### Work item
In the listing below, find the line with "places | 48 |" and the line with "For the purposes". Repeat those two lines and all lines between them exactly.

*** Dataset entries ***

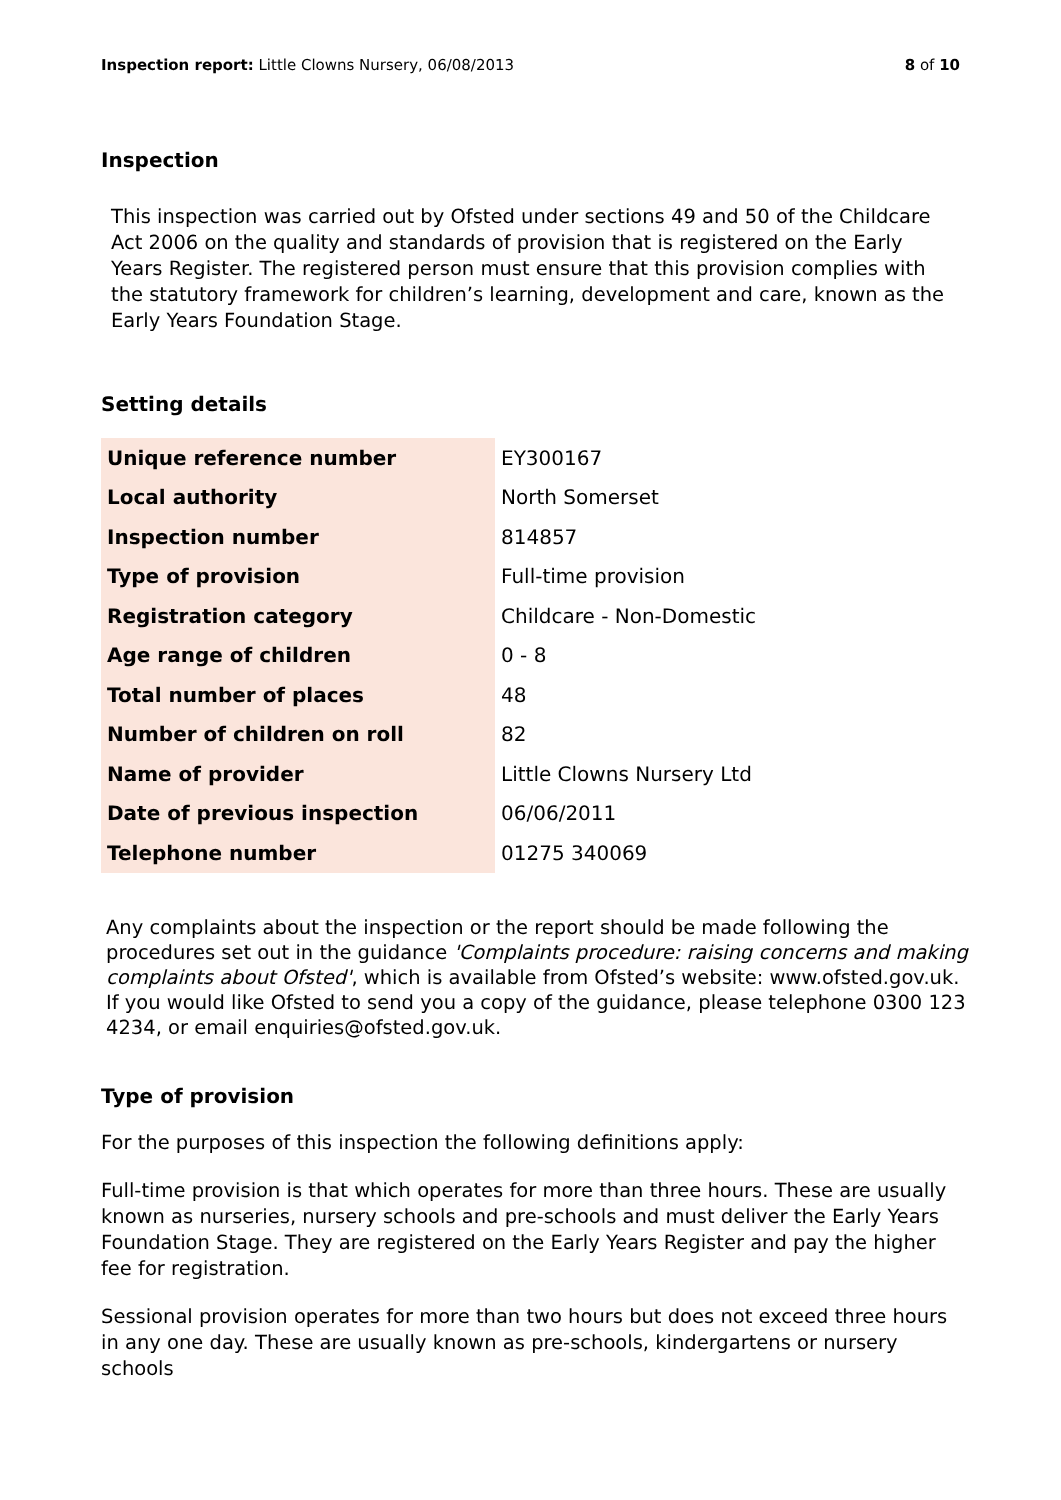Inspection report: Little Clowns Nursery, 06/08/2013 8 of 10
Inspection
This inspection was carried out by Ofsted under sections 49 and 50 of the Childcare Act 2006 on the quality and standards of provision that is registered on the Early Years Register. The registered person must ensure that this provision complies with the statutory framework for children’s learning, development and care, known as the Early Years Foundation Stage.
Setting details
| Unique reference number | EY300167 |
| Local authority | North Somerset |
| Inspection number | 814857 |
| Type of provision | Full-time provision |
| Registration category | Childcare - Non-Domestic |
| Age range of children | 0 - 8 |
| Total number of places | 48 |
| Number of children on roll | 82 |
| Name of provider | Little Clowns Nursery Ltd |
| Date of previous inspection | 06/06/2011 |
| Telephone number | 01275 340069 |
Any complaints about the inspection or the report should be made following the procedures set out in the guidance 'Complaints procedure: raising concerns and making complaints about Ofsted', which is available from Ofsted’s website: www.ofsted.gov.uk. If you would like Ofsted to send you a copy of the guidance, please telephone 0300 123 4234, or email enquiries@ofsted.gov.uk.
Type of provision
For the purposes of this inspection the following definitions apply:
Full-time provision is that which operates for more than three hours. These are usually known as nurseries, nursery schools and pre-schools and must deliver the Early Years Foundation Stage. They are registered on the Early Years Register and pay the higher fee for registration.
Sessional provision operates for more than two hours but does not exceed three hours in any one day. These are usually known as pre-schools, kindergartens or nursery schools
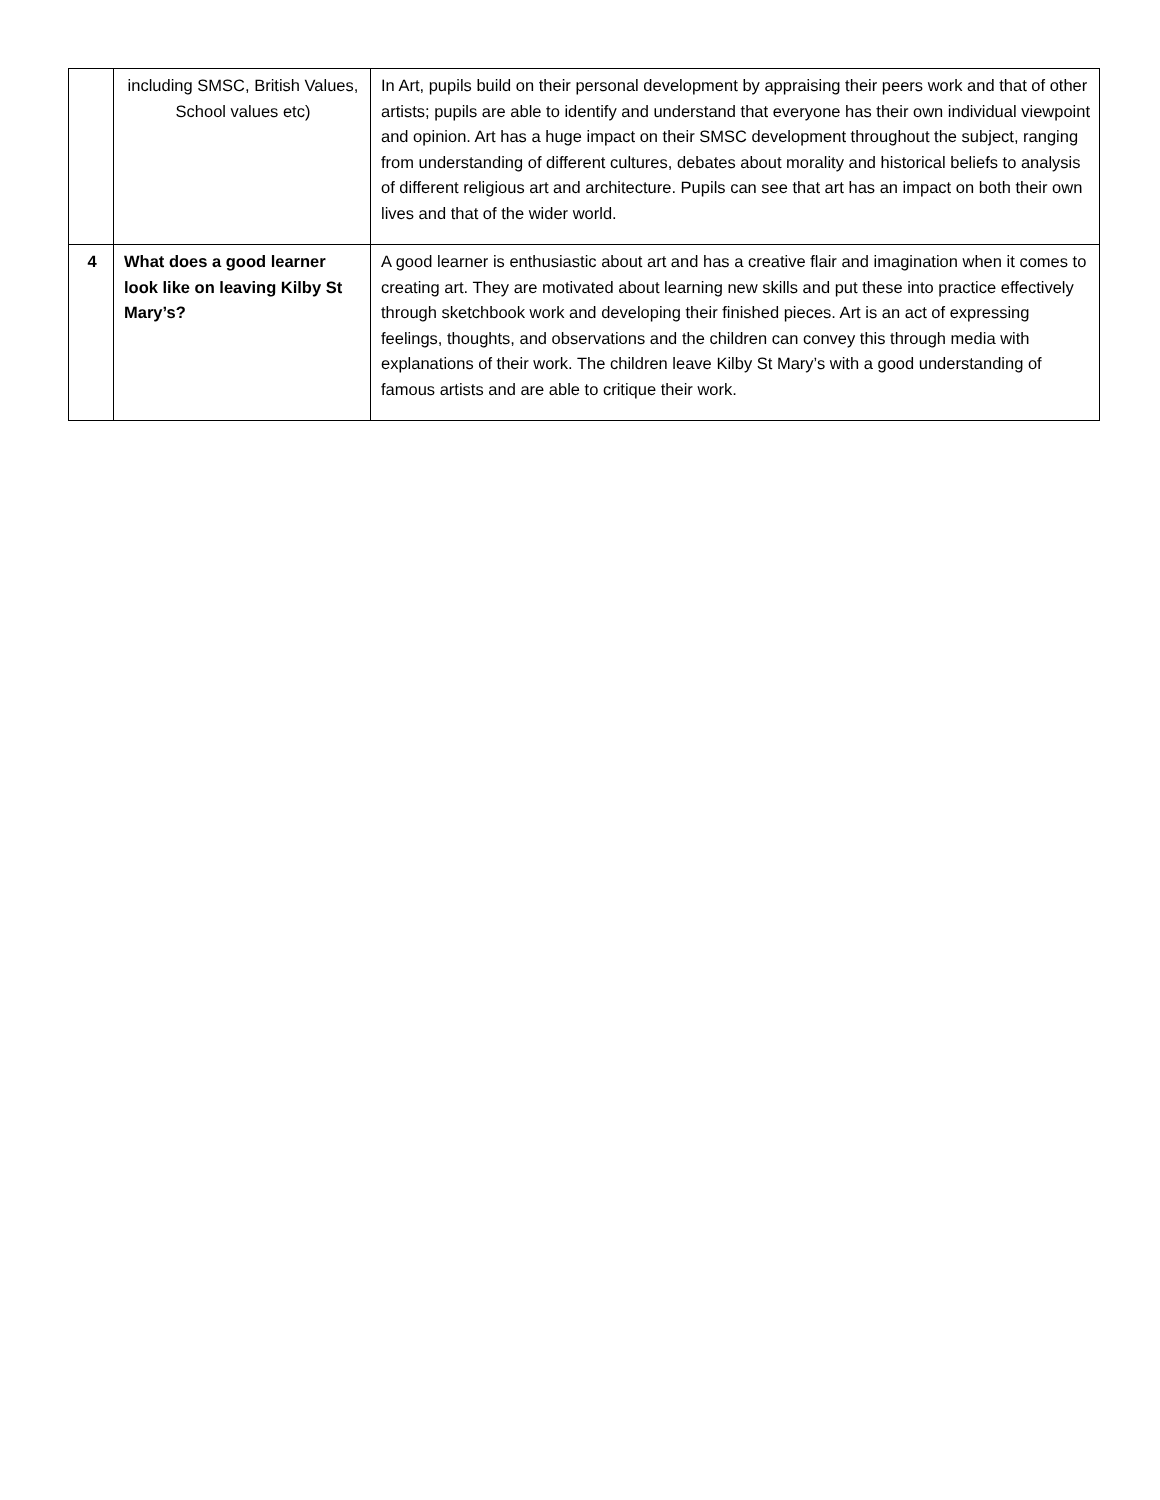| | including SMSC, British Values, School values etc) | In Art, pupils build on their personal development by appraising their peers work and that of other artists; pupils are able to identify and understand that everyone has their own individual viewpoint and opinion. Art has a huge impact on their SMSC development throughout the subject, ranging from understanding of different cultures, debates about morality and historical beliefs to analysis of different religious art and architecture. Pupils can see that art has an impact on both their own lives and that of the wider world. |
| 4 | What does a good learner look like on leaving Kilby St Mary’s? | A good learner is enthusiastic about art and has a creative flair and imagination when it comes to creating art. They are motivated about learning new skills and put these into practice effectively through sketchbook work and developing their finished pieces. Art is an act of expressing feelings, thoughts, and observations and the children can convey this through media with explanations of their work. The children leave Kilby St Mary’s with a good understanding of famous artists and are able to critique their work. |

***

### Response
| Total number of places | 48 |
| Number of children on roll | 82 |
| Name of provider | Little Clowns Nursery Ltd |
| Date of previous inspection | 06/06/2011 |
| Telephone number | 01275 340069 |
Any complaints about the inspection or the report should be made following the procedures set out in the guidance 'Complaints procedure: raising concerns and making complaints about Ofsted', which is available from Ofsted’s website: www.ofsted.gov.uk. If you would like Ofsted to send you a copy of the guidance, please telephone 0300 123 4234, or email enquiries@ofsted.gov.uk.
Type of provision
For the purposes of this inspection the following definitions apply:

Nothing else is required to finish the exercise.